La pronuncia impugnata non presenta, in tal senso, i vizi denunciati. Non ricorre, anzitutto, il vizio motivazionale, tenuto conto che è oggi denunciabile in cassazione solo l'anomalia motivazionale che si tramuta in violazione di legge costituzionalmente rilevante, in quanto attinente all'esistenza della motivazione in sé, purché il vizio risulti dal testo della sentenza impugnata, a prescindere dal confronto con le risultanze processuali («mancanza assoluta di motivi sotto l'aspetto materiale e grafico», «motivazione apparente», «contrasto irriducibile tra affermazioni inconciliabili», «motivazione perplessa ed obiettivamente incomprensibile»: Cass. Sez. U. 7 aprile 2014, nn. 8053 e 8054). Deve pure negarsi che si configuri, nella fattispecie, la denuncia del vizio motivazionale determinato dall’adozione di un impianto argomentativo basato sul semplice rinvio alla pronuncia di primo grado: infatti la decisione dell’appello di M.B. risulta modellata sui motivi di gravame, riassunti alle pagg. 17, 18 e 19 del ricorso, né l’istante si mostra in grado di spiegare in che modo la motivazione spesa dalla Corte di merito assuma i connotati della motivazione per relationem. Va parimenti disattesa la censura vertente sull’uso delle presunzioni, giacché la capacità genitoriale è materia di un accertamento di fatto devoluto al giudice del merito: e la Corte di appello ha formulato il proprio giudizio sulla scorta del corredo probatorio portato al suo esame, che era comprensivo delle relazioni degli assistenti sociali e degli psicologi: elementi questi ultimi, che costituiscono, nel quadro dei rapporti informativi, degli accertamenti e delle indagini da compiere in via sommaria e secondo il rito camerale, indizi sui quali il giudice ben può fondare il proprio convincimento (Cass. 23 gennaio 2019, n. 1883; Cass. 8 gennaio 2013, n. 232). E’ da escludere, infine, che la violazione o falsa applicazione delle altre disposizioni richiamate nella rubrica del secondo motivo, visto che la Corte di merito ha valutato quanto le competeva in punto di diritto, e cioè il possesso, in capo alla ricorrente, delle capacità genitoriali a fronte della necessità della minore di crescere in un contesto familiare sereno e accudente.

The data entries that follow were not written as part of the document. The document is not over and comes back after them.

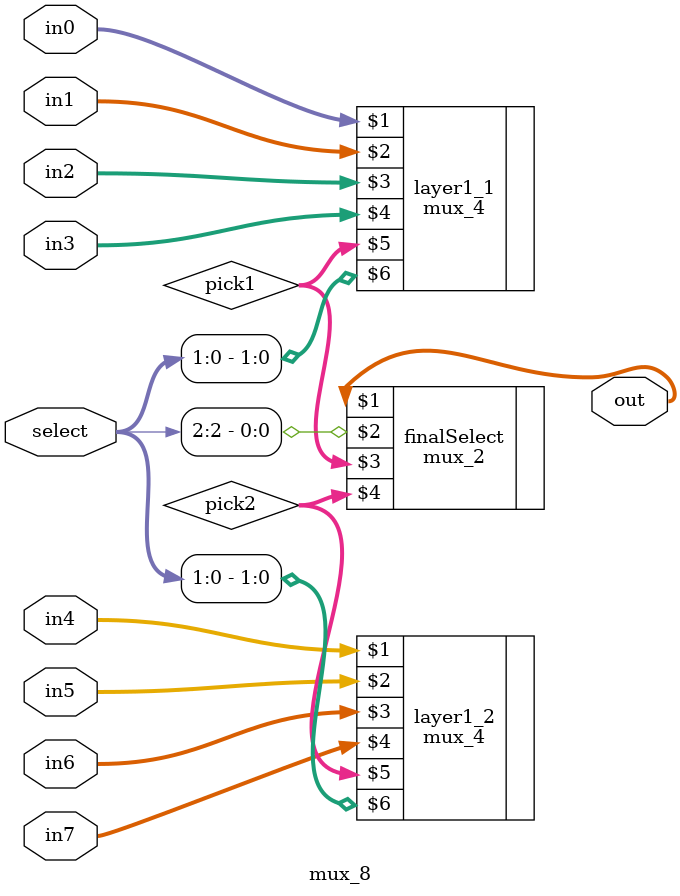
<source format=v>
module mux_8(in0,in1,in2,in3,in4,in5,in6,in7, out, select);
    input [2:0] select;
    input [31:0] in0, in1, in2, in3,in4,in5,in6,in7;
    output [31:0] out;
    wire [31:0] pick1, pick2;


    //module mux_4(in0, in1, in2, in3, out, select);
    mux_4 layer1_1(in0, in1, in2, in3, pick1, select[1:0]);
    mux_4 layer1_2(in4, in5, in6, in7, pick2, select[1:0]);
    mux_2 finalSelect(out, select[2], pick1,pick2);
endmodule
</source>
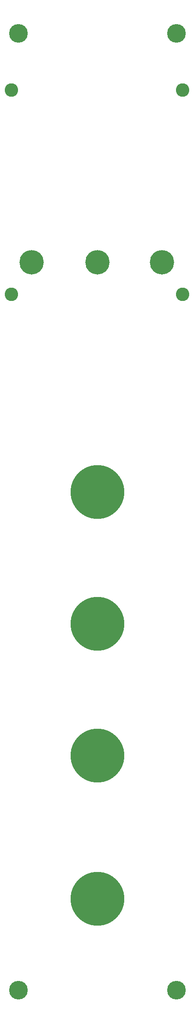
<source format=gbr>
G04 #@! TF.GenerationSoftware,KiCad,Pcbnew,(5.0.0)*
G04 #@! TF.CreationDate,2018-10-26T18:08:54+01:00*
G04 #@! TF.ProjectId,FrontPanel_AD9833FunctionGenerator,46726F6E7450616E656C5F4144393833,rev?*
G04 #@! TF.SameCoordinates,Original*
G04 #@! TF.FileFunction,Soldermask,Top*
G04 #@! TF.FilePolarity,Negative*
%FSLAX46Y46*%
G04 Gerber Fmt 4.6, Leading zero omitted, Abs format (unit mm)*
G04 Created by KiCad (PCBNEW (5.0.0)) date 10/26/18 18:08:54*
%MOMM*%
%LPD*%
G01*
G04 APERTURE LIST*
%ADD10C,4.700000*%
%ADD11C,10.400000*%
%ADD12C,2.600000*%
%ADD13C,3.600000*%
G04 APERTURE END LIST*
D10*
G04 #@! TO.C,REF\002A\002A*
X108635800Y-88163400D03*
G04 #@! TD*
G04 #@! TO.C,REF\002A\002A*
X96215200Y-88163400D03*
G04 #@! TD*
D11*
G04 #@! TO.C,REF\002A\002A*
X96139000Y-210820000D03*
G04 #@! TD*
G04 #@! TO.C,REF\002A\002A*
X96139000Y-132461000D03*
G04 #@! TD*
G04 #@! TO.C,REF\002A\002A*
X96139000Y-157861000D03*
G04 #@! TD*
D12*
G04 #@! TO.C,REF\002A\002A*
X79575681Y-94324698D03*
G04 #@! TD*
G04 #@! TO.C,REF\002A\002A*
X112595681Y-94324698D03*
G04 #@! TD*
G04 #@! TO.C,REF\002A\002A*
X112595681Y-54954698D03*
G04 #@! TD*
G04 #@! TO.C,REF\002A\002A*
X79575681Y-54954698D03*
G04 #@! TD*
D13*
G04 #@! TO.C,REF\002A\002A*
X111379000Y-228473000D03*
G04 #@! TD*
G04 #@! TO.C,REF\002A\002A*
X80899000Y-228473000D03*
G04 #@! TD*
G04 #@! TO.C,REF\002A\002A*
X111379000Y-44069000D03*
G04 #@! TD*
G04 #@! TO.C,REF\002A\002A*
X80899000Y-44069000D03*
G04 #@! TD*
D11*
G04 #@! TO.C,REF\002A\002A*
X96139000Y-183261000D03*
G04 #@! TD*
D10*
G04 #@! TO.C,REF\002A\002A*
X83515200Y-88163400D03*
G04 #@! TD*
M02*

</source>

3. ¿ Reputa il Collegio che, in ragione della particolarità della vicenda trattata, incentrata sul controverso recupero di capacità genitoriali e sulla rimozione di complesse situazioni di disagio familiare, ricorrano le condizioni per una statuizione di integrale compensazione delle spese del giudizio di legittimità.
Poiché il procedimento è esente (art. 82, comma 1, l. n. 184/1983), esso, a norma dell’art. 10, comma 1, d.p.r. n. 115/2002, non è soggetto al contributo unificato, onde non opera la disposizione di cui all’art. 13, comma 1 quater, del medesimo decreto circa il raddoppio del detto contributo.
P.Q.M.
La Corte
rigetta il ricorso; compensa le spese del giudizio di legittimità; in caso di diffusione del provvedimento di dispone omettersi le generalità e gli altri atti identificativi di quanto sono stati ivi citati.